Output every line below as it stands, dropping only the images.

- AVAILABLE DATA
┏━━
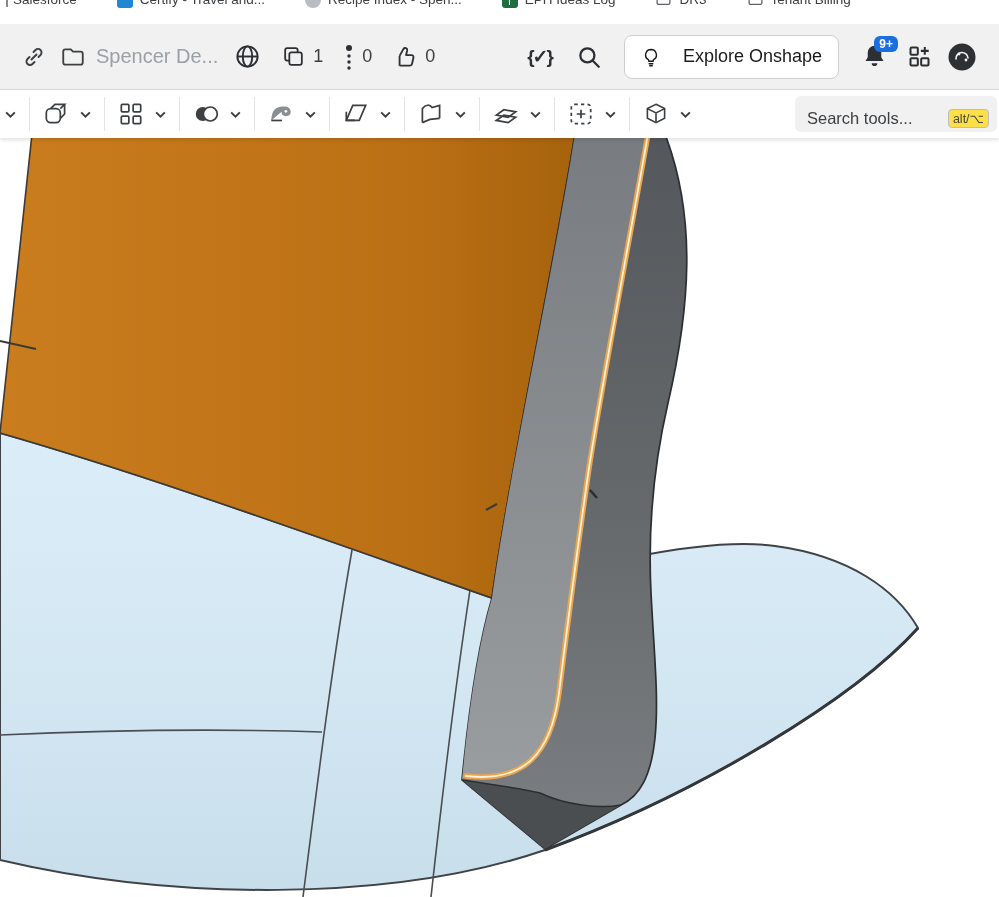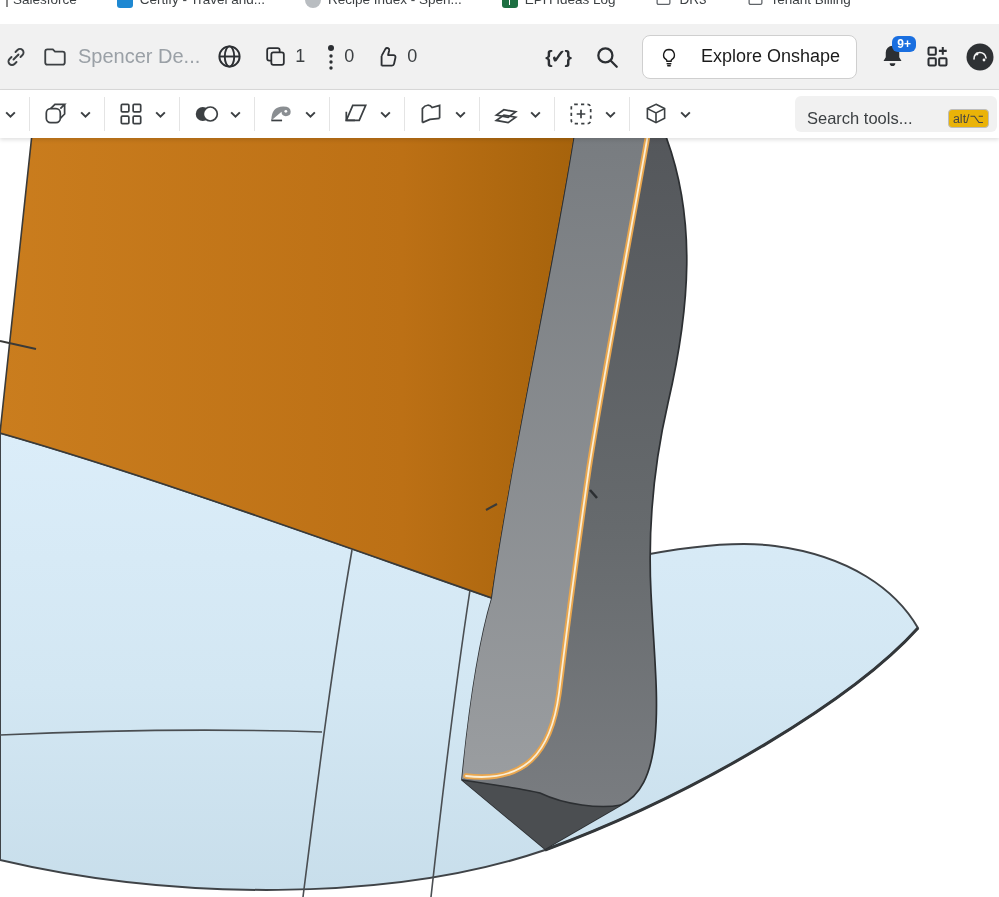--- a/index.html
+++ b/index.html
@@ -13,21 +13,21 @@
   .bookmark:first-child { border-left:2px solid #888; padding-left:5px; }
   .bm-ico { width:16px; height:16px; flex:0 0 auto; border-radius:3px; }
   .bm-blue { background:#1e88d2; }
   .bm-gray { background:#b9bdc1; border-radius:50%; }
   .bm-green { background:#1d6f42; position:relative; }
   .bm-green::after { content:""; position:absolute; left:3px; top:3px; right:3px; bottom:3px;
      background:linear-gradient(#fff,#fff) 0 4px/10px 1px no-repeat, linear-gradient(#fff,#fff) 4px 0/1px 10px no-repeat; }
 
   
   .osheader { height:66px; background:#f1f1f1; border-bottom:1px solid #dadada;
-              display:flex; align-items:center; padding:0 4px; }
+              display:flex; align-items:center; padding:0 22px; }
   .hicon { display:flex; align-items:center; justify-content:center; cursor:pointer; }
   .docname { font-size:20px; color:#9aa0a6; margin:0 6px 0 10px; max-width:150px; overflow:hidden;
              white-space:nowrap; }
   .stat { display:flex; align-items:center; gap:7px; margin-left:20px; }
   .stat .num { font-size:18px; color:#3c4043; }
   .fs-glyph { font-size:19px; color:#2c2f33; letter-spacing:-2px; font-weight:bold; }
   .explore-btn { display:flex; align-items:center; gap:22px; background:#fff; border:1px solid #cfcfcf;
                  border-radius:8px; height:44px; padding:0 16px; margin-left:22px; cursor:pointer; }
   .explore-btn span { font-size:18px; color:#1b1b1b; }
   .bell-wrap { position:relative; margin-left:22px; }
@@ -37,21 +37,21 @@
 
   
   .toolbar { position:relative; height:48px; background:#fff; display:flex; align-items:center;
              box-shadow:0 2px 4px rgba(0,0,0,.12); z-index:5; }
   .tgroup { display:flex; align-items:center; gap:9px; padding:0 12px; height:34px; cursor:pointer; }
   .tgroup + .tgroup { border-left:1px solid #e4e4e4; }
   .searchtools { position:absolute; right:2px; top:6px; width:202px; height:36px; background:#f1f1f1;
                  border-radius:6px; display:flex; align-items:center; padding:8px 8px 0 12px; cursor:text; }
   .searchtools .ph { font-size:16.5px; color:#3c4043; }
   .searchtools kbd { margin-left:auto; font-family:"Liberation Sans", sans-serif; font-size:12.5px; color:#444;
-                     background:#eab308; border:1px solid #bdbdbd; border-radius:4px; padding:1px 4px; }
+                     background:#fde047; border:1px solid #bdbdbd; border-radius:4px; padding:1px 4px; }
 
   
   .viewport { position:relative; width:999px; height:759px; background:#fff; }
   svg.icon { display:block; }
 </style>
 </head>
 <body>
 
 <div class="screen">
┗━━
- TASK SOLUTION
--- a/index.html
+++ b/index.html
@@ -13,21 +13,21 @@
   .bookmark:first-child { border-left:2px solid #888; padding-left:5px; }
   .bm-ico { width:16px; height:16px; flex:0 0 auto; border-radius:3px; }
   .bm-blue { background:#1e88d2; }
   .bm-gray { background:#b9bdc1; border-radius:50%; }
   .bm-green { background:#1d6f42; position:relative; }
   .bm-green::after { content:""; position:absolute; left:3px; top:3px; right:3px; bottom:3px;
      background:linear-gradient(#fff,#fff) 0 4px/10px 1px no-repeat, linear-gradient(#fff,#fff) 4px 0/1px 10px no-repeat; }
 
   
   .osheader { height:66px; background:#f1f1f1; border-bottom:1px solid #dadada;
-              display:flex; align-items:center; padding:0 4px; }
+              display:flex; align-items:center; padding:0 22px; }
   .hicon { display:flex; align-items:center; justify-content:center; cursor:pointer; }
   .docname { font-size:20px; color:#9aa0a6; margin:0 6px 0 10px; max-width:150px; overflow:hidden;
              white-space:nowrap; }
   .stat { display:flex; align-items:center; gap:7px; margin-left:20px; }
   .stat .num { font-size:18px; color:#3c4043; }
   .fs-glyph { font-size:19px; color:#2c2f33; letter-spacing:-2px; font-weight:bold; }
   .explore-btn { display:flex; align-items:center; gap:22px; background:#fff; border:1px solid #cfcfcf;
                  border-radius:8px; height:44px; padding:0 16px; margin-left:22px; cursor:pointer; }
   .explore-btn span { font-size:18px; color:#1b1b1b; }
   .bell-wrap { position:relative; margin-left:22px; }
@@ -37,21 +37,21 @@
 
   
   .toolbar { position:relative; height:48px; background:#fff; display:flex; align-items:center;
              box-shadow:0 2px 4px rgba(0,0,0,.12); z-index:5; }
   .tgroup { display:flex; align-items:center; gap:9px; padding:0 12px; height:34px; cursor:pointer; }
   .tgroup + .tgroup { border-left:1px solid #e4e4e4; }
   .searchtools { position:absolute; right:2px; top:6px; width:202px; height:36px; background:#f1f1f1;
                  border-radius:6px; display:flex; align-items:center; padding:8px 8px 0 12px; cursor:text; }
   .searchtools .ph { font-size:16.5px; color:#3c4043; }
   .searchtools kbd { margin-left:auto; font-family:"Liberation Sans", sans-serif; font-size:12.5px; color:#444;
-                     background:#eab308; border:1px solid #bdbdbd; border-radius:4px; padding:1px 4px; }
+                     background:#fde047; border:1px solid #bdbdbd; border-radius:4px; padding:1px 4px; }
 
   
   .viewport { position:relative; width:999px; height:759px; background:#fff; }
   svg.icon { display:block; }
 </style>
 </head>
 <body>
 
 <div class="screen">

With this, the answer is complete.